Día 56

Miles de personas llegan a Plaza Italia


Han pasado casi dos meses desde que miles de personas, tal vez millones, decidimos movilizarnos activamente contra el abuso y a favor de un cambio de sistema donde los derechos estén antes que la propiedad de unos pocos sobre el agua, la salud, la educación, el negocio de las pensiones, las tierras indígenas, etc.

Una parte del país (minoritaria), no comprende porque la otra parte del país (mayoritaria), reclama, protesta, toca cacerolas, marcha. Una gran mayoría, no logramos comprender el uso de la violencia ni el poder disuasivo que para algunos tiene el dañar a alguien para que piense como yo quiero. En el Día Internacional de los Derechos Humanos, en Chile una bomba lacrimógena mantiene en estado grave a una niña de 15 años. La condena por el uso de la fuerza por parte de las policías y Fuerzas Armadas contra el legítimo derecho de protesta de los seres humanos es internacional. Deberemos como país, nuevamente, tener que cargar con la vergüenza de la violación a los derechos humanos y el daño a miles de caras, ojos, cuerpos, a la dignidad. En medio de este nuevo país que despertó furiosamente, viajo al norte a conversar con un grupo de mujeres indígenas. Pertenecen a distintos pueblos originarios: aymaras, quechuas, diaguitas, lickan- antay. Algunas se empinan por los 70 años y otras se asoman recién a los 20. En esta mesa de conversación, a nadie se le ocurre imponer sus ideas. Se piden permiso para disentir, respetan las diferencias como un aporte y una vez que dicen algo entran en silencio atento. Nadie cree tener el poder de decidir quienes pueden estar sentadas y quienes no. Con paciencia, cada una espera su turno para hablar.
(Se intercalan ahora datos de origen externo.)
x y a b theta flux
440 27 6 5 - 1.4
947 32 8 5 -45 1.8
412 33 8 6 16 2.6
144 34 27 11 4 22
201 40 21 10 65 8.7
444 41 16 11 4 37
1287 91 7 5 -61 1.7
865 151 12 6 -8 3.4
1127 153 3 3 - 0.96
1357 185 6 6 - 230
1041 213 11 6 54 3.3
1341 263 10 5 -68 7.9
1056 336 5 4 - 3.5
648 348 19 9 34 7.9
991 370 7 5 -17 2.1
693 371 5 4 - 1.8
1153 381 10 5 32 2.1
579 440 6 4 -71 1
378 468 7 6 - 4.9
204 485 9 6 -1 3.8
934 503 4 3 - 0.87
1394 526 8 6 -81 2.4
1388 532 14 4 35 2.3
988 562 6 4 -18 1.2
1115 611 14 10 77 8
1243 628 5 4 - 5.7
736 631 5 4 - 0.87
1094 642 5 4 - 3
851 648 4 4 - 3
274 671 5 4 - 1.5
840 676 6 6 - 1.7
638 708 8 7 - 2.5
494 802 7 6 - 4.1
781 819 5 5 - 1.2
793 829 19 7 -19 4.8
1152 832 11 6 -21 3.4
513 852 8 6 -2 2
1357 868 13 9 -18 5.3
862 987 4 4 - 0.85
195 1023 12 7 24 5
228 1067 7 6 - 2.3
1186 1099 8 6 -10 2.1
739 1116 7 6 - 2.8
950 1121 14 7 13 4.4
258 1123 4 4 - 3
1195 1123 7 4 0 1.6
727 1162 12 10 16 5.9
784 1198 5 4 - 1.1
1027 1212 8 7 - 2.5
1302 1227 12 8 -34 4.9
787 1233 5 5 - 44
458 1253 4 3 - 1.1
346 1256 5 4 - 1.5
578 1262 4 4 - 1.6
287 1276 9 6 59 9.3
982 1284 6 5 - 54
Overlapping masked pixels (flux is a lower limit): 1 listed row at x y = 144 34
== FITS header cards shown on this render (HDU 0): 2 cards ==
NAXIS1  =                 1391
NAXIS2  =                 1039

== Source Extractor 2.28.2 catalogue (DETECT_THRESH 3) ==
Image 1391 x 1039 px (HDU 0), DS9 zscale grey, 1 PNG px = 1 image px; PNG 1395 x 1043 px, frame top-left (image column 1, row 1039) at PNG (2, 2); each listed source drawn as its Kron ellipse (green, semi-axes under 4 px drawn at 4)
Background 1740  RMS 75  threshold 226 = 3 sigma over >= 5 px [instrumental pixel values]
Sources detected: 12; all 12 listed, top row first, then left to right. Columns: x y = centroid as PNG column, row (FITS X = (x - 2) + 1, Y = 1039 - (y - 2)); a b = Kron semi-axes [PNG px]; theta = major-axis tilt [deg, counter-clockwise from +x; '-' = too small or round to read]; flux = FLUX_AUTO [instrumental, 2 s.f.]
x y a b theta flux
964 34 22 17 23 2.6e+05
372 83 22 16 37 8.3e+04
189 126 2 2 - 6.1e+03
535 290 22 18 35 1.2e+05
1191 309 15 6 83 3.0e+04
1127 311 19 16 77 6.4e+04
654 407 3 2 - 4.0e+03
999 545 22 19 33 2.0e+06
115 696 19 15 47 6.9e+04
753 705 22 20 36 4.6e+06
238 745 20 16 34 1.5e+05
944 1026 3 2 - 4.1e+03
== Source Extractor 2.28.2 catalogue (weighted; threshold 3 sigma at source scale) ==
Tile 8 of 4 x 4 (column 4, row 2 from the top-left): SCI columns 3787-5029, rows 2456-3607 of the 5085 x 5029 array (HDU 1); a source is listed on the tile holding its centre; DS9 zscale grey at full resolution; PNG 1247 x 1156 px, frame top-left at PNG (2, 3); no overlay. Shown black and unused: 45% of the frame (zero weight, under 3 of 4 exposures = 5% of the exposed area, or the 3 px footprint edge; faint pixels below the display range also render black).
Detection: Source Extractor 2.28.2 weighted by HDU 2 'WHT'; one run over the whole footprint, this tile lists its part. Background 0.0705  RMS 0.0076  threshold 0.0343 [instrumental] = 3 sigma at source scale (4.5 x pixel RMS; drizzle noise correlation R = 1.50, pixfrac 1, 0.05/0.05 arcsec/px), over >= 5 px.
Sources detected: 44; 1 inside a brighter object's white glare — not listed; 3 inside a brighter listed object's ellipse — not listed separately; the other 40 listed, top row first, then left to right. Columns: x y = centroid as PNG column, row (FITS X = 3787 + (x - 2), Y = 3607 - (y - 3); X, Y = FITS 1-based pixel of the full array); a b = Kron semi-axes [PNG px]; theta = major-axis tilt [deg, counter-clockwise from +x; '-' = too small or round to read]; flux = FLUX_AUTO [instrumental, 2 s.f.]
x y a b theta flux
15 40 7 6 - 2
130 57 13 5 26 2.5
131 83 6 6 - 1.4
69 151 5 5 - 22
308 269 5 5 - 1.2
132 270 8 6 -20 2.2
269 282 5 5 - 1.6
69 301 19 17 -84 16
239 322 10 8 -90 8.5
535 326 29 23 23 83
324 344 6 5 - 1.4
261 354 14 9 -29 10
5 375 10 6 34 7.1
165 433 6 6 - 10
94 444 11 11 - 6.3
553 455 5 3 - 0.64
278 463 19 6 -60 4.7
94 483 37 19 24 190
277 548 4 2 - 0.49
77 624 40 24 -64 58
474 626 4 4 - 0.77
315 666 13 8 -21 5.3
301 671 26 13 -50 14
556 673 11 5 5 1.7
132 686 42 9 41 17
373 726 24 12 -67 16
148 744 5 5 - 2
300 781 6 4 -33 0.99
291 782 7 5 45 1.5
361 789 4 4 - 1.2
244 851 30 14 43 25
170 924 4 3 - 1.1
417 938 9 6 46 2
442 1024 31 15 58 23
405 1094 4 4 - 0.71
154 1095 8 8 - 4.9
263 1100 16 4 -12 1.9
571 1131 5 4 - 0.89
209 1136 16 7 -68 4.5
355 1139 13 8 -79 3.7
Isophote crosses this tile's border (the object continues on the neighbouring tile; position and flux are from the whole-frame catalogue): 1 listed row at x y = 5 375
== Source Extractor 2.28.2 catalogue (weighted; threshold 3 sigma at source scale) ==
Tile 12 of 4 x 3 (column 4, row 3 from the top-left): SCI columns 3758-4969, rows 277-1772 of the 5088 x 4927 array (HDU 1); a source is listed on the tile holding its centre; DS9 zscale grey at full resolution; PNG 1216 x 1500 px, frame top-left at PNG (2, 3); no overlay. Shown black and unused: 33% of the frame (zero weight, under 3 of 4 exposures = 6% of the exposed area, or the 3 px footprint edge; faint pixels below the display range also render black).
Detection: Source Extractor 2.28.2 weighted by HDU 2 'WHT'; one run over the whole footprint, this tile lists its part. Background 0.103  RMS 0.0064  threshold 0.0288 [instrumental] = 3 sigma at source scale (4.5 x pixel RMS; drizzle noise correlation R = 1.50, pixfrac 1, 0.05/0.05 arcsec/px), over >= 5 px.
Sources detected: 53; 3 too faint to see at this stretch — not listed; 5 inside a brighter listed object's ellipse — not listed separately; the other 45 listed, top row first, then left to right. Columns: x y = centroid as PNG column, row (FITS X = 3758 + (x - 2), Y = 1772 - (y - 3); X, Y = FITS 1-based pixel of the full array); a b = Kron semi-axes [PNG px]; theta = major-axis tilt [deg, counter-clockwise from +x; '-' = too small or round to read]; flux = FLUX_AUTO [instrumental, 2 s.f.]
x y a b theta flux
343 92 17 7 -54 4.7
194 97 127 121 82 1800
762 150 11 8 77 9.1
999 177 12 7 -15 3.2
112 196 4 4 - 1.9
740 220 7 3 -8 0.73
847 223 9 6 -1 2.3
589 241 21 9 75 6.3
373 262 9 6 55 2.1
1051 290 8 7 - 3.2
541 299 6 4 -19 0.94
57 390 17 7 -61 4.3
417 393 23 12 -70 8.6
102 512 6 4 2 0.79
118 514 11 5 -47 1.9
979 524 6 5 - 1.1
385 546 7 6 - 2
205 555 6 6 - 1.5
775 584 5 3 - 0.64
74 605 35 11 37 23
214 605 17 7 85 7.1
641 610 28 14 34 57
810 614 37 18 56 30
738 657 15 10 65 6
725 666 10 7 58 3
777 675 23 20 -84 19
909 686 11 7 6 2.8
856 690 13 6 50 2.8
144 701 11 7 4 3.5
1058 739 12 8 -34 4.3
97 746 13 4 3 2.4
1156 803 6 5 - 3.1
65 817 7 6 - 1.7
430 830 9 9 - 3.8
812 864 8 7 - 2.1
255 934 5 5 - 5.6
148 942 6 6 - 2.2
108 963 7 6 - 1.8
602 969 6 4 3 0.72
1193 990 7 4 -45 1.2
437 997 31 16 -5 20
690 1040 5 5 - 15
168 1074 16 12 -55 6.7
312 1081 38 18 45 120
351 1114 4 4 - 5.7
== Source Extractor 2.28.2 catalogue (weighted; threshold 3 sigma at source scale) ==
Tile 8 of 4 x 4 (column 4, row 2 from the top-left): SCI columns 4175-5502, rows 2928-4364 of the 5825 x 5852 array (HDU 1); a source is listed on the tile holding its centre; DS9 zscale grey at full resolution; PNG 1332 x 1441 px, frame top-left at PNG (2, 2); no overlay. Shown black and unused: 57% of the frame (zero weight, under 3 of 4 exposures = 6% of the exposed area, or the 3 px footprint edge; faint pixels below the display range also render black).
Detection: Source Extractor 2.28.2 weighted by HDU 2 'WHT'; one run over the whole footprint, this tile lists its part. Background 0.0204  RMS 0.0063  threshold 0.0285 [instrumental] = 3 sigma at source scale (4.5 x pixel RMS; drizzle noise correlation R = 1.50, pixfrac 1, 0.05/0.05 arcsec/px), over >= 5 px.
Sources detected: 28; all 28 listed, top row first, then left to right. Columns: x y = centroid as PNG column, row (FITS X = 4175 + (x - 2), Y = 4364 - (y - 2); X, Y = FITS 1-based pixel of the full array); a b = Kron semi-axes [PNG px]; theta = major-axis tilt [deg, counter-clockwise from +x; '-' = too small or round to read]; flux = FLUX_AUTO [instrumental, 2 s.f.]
Hay interés en construir acuerdos, porque creen que para llegar más lejos hay que ir en grupo, y no cada una por su lado. En la cultura aymara la dualidad es fundamental, el chacha warmi, donde todo está en pareja, nada es solo, el mundo de arriba y el mundo de abajo, hombre-mujer. Entre ellos, los muertos tardan tres años en irse, el dolor por la partida se va aquietando, y cuando se van le queman todas sus pertenencias para no acumular, para dejar ir. Quien tiene un cargo, sabe que será pasajero, que renunciará a ejercerlo por mucho tiempo y además habrá que preparar a quien le sigue.

Muchas de esas mujeres viven en el altiplano, y desde allá arriba cuidan el agua que toman los que viven en la ciudad. Viven con orgullo sus costumbres y cultura, y a la discriminación feroz que les impuso el Estado chileno con la campaña por la chilenización tras la Guerra del Pacífico, contestan con sus tradiciones y su lengua viva. Ser mujer y ser indígena ha sido un castigo doble por años. Sus nietos y sus hijos están orgullosos de sus historias y de su poder. Ahora, el país tiene una oportunidad enorme para reparar las injusticias y facilitar con ellas un diálogo sin discriminación. La mesa debe crecer y dejar de ser la mesa de los mismos.